─── Passage

Ms. B, a 72-year-old woman, presents with new-onset low back pain. A comprehensive workup is performed, and a radiograph reveals compression fractures of the L1 and L2 vertebral bodies. The patient recalls no trauma to account for her fractures. Dual-energy x-ray absorptiometry (DXA) is ordered; the results show evidence of osteoporosis. Ms. B asks about initiating longterm treatment.
Osteoporosis is a disease of significant public health concern.1 According to the NIH Osteoporosis and Related Bone Diseases National Resource Center, more than 53 million people in the United States either have osteoporosis or are at high risk for it.2 The total cost of osteoporosis-related fractures is expected to reach $25.3 billion by 2025.3 It is estimated that one in three women (and one in five men) older than 50 will sustain osteoporotic fractures.4 The morbidity and mortality associated with these fractures must be recognized by health care providers in all medical specialties. Appropriate preventive and treatment modalities should be employed when providing care to persons with or at risk for osteoporosis. Advances in medical science have yielded multiple options for the prevention and treatment of osteoporosis.
CASE CONTINUED Ms. B’s medical history includes hypertension and GERD, for which she uses twice-daily dosing of a proton pump inhibitor (PPI). At age 53, she was diagnosed with left breast cancer, which required surgical excision and radiation therapy. She took tamoxifen for a total of five years, and the cancer did not recur. She takes no OTC products, including vitamins. She has no history of systemic inflammatory conditions, kidney stones, or extended treatment with corticosteroids. No history of gastrointestinal surgeries is reported. Ms. B has never smoked cigarettes and has never consumed two or more alcoholic beverages a day. She has no family history of osteoporosis in first-degree relatives. She is otherwise healthy but is physically inactive, with no regular weight-bearing exercise routine. It is also notable that she experienced an uneventful early menopause at age 41 and did not take estrogen replacement therapy.

──────
─── Data below

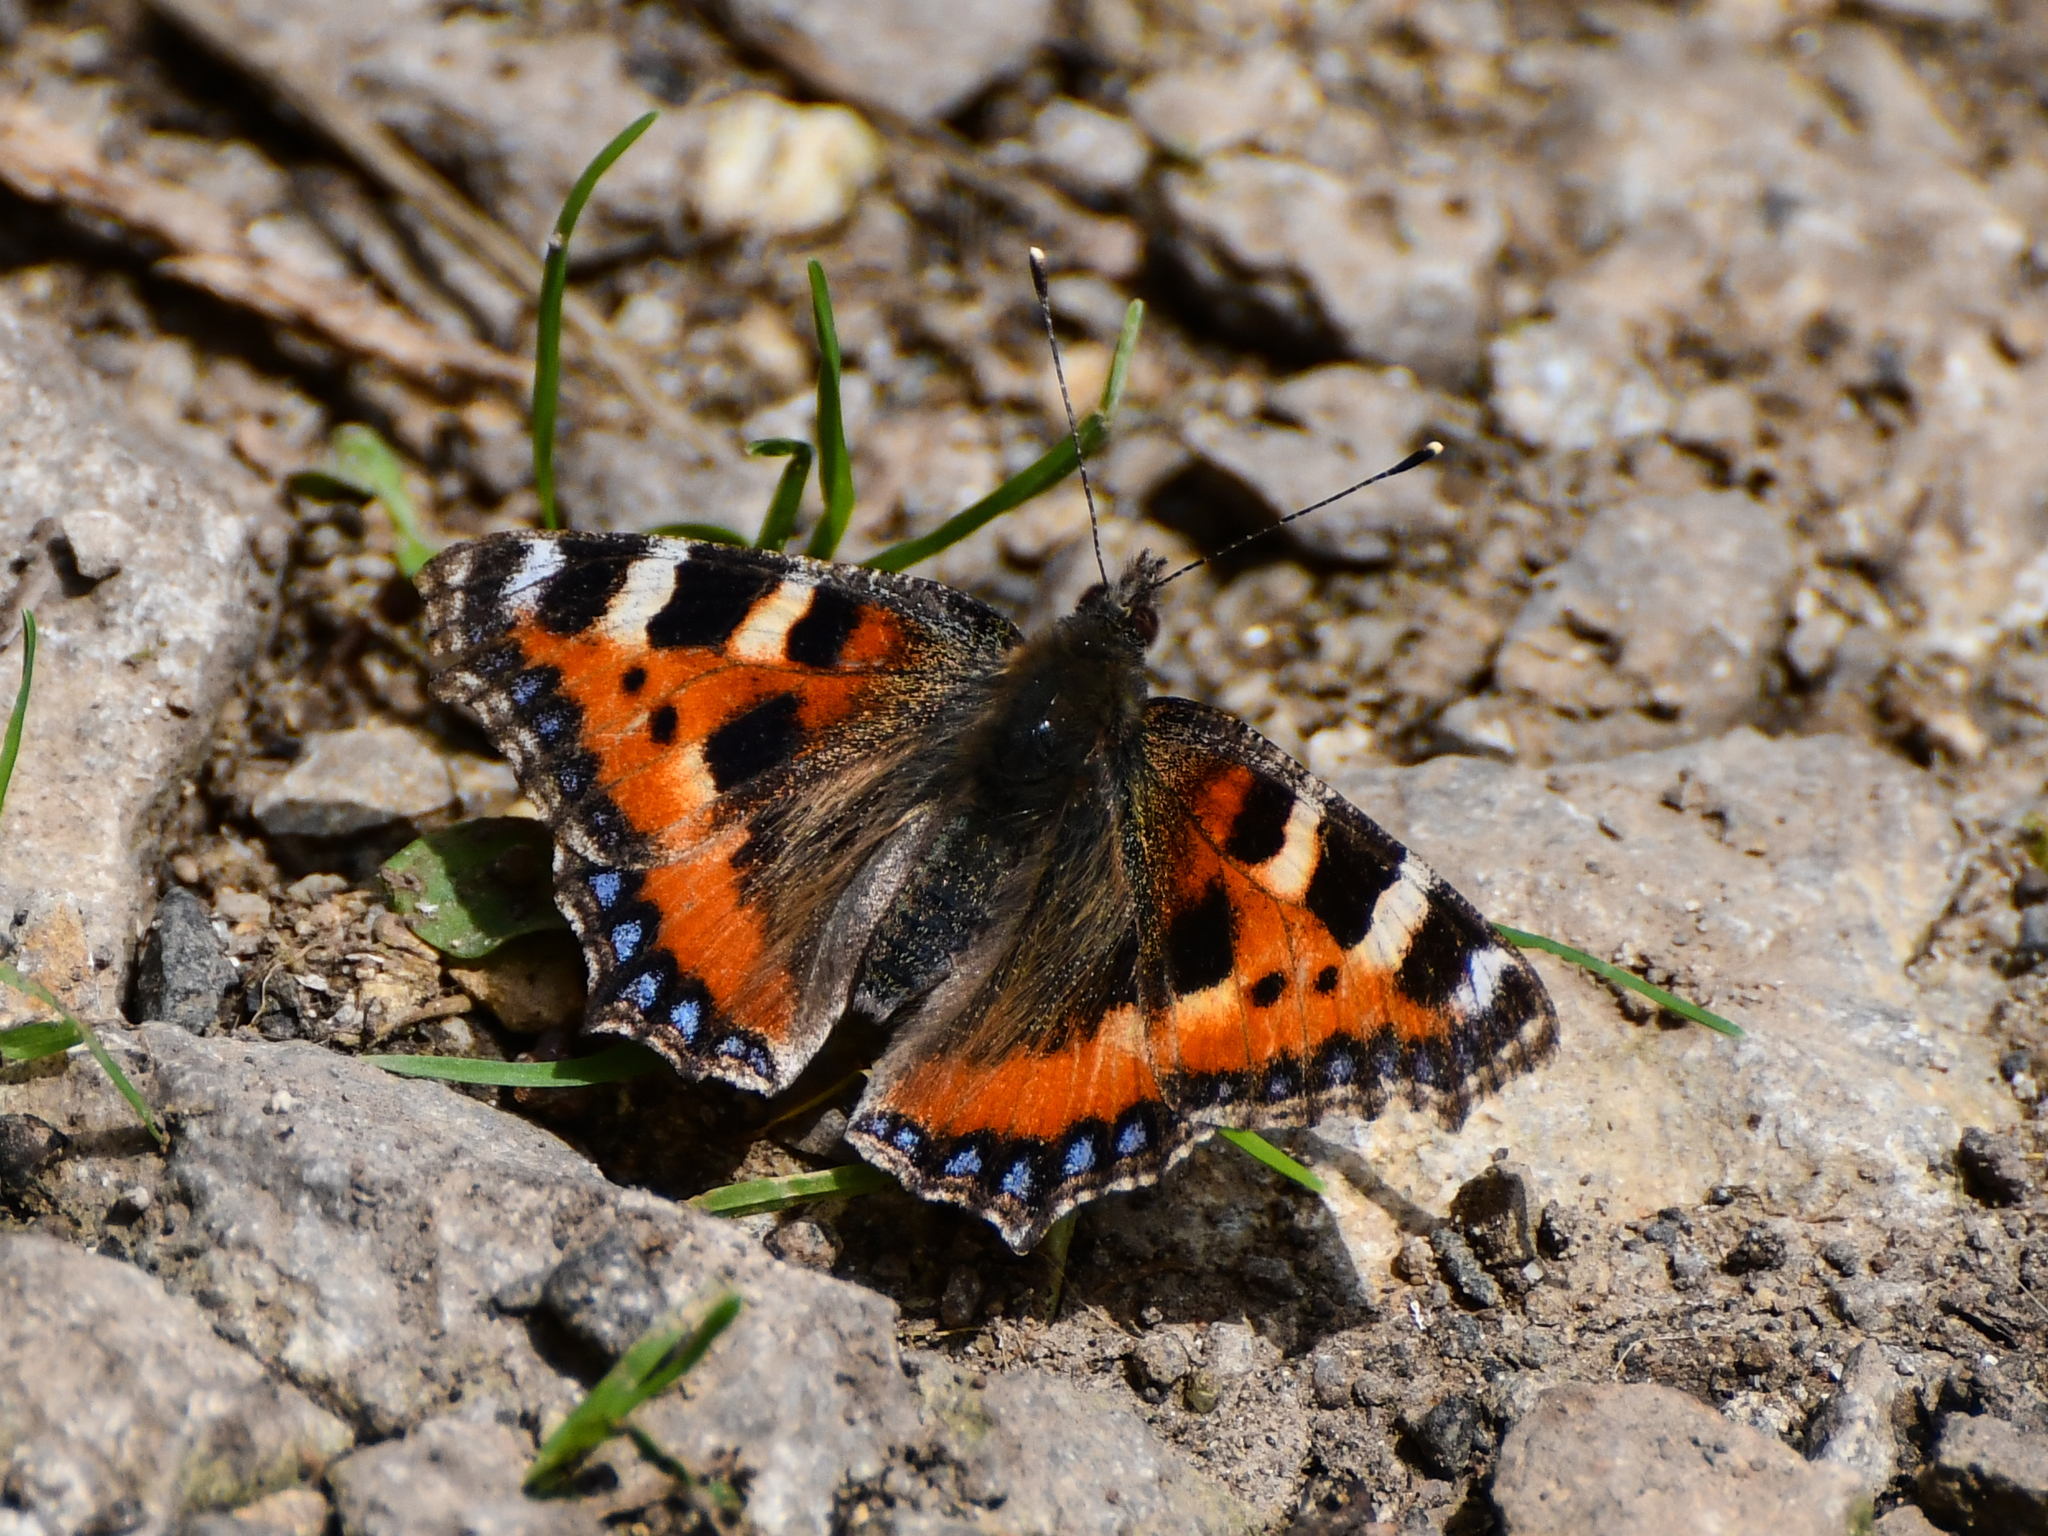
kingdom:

──────

_Required work_
Could you restate the osteoporosis passage from "Osteoporosis is a" up to and including "treatment of osteoporosis.", changing every "fractures" to "breaks"?

_Response_
Osteoporosis is a disease of significant public health concern.1 According to the NIH Osteoporosis and Related Bone Diseases National Resource Center, more than 53 million people in the United States either have osteoporosis or are at high risk for it.2 The total cost of osteoporosis-related breaks is expected to reach $25.3 billion by 2025.3 It is estimated that one in three women (and one in five men) older than 50 will sustain osteoporotic breaks.4 The morbidity and mortality associated with these breaks must be recognized by health care providers in all medical specialties. Appropriate preventive and treatment modalities should be employed when providing care to persons with or at risk for osteoporosis. Advances in medical science have yielded multiple options for the prevention and treatment of osteoporosis.